(Collected data)
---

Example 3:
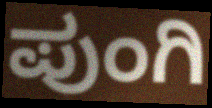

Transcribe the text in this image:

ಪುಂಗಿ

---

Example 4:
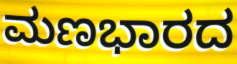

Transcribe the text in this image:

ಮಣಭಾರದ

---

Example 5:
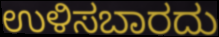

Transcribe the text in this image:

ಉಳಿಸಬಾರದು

--

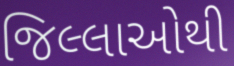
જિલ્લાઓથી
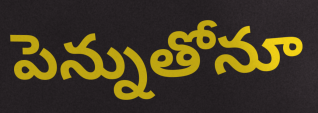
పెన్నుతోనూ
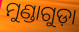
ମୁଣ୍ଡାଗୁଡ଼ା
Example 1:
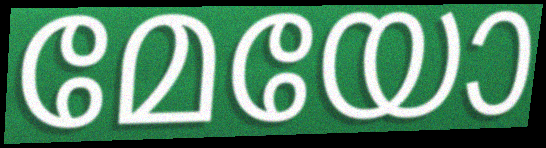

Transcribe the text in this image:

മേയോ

**WHAT YOU HAVE TO DO**.
The lines you need are those containing "Example"; find them in the records and copy them.

**TASK OUTPUT**.
Example 3:
Example 4:
Example 5:
Example 1:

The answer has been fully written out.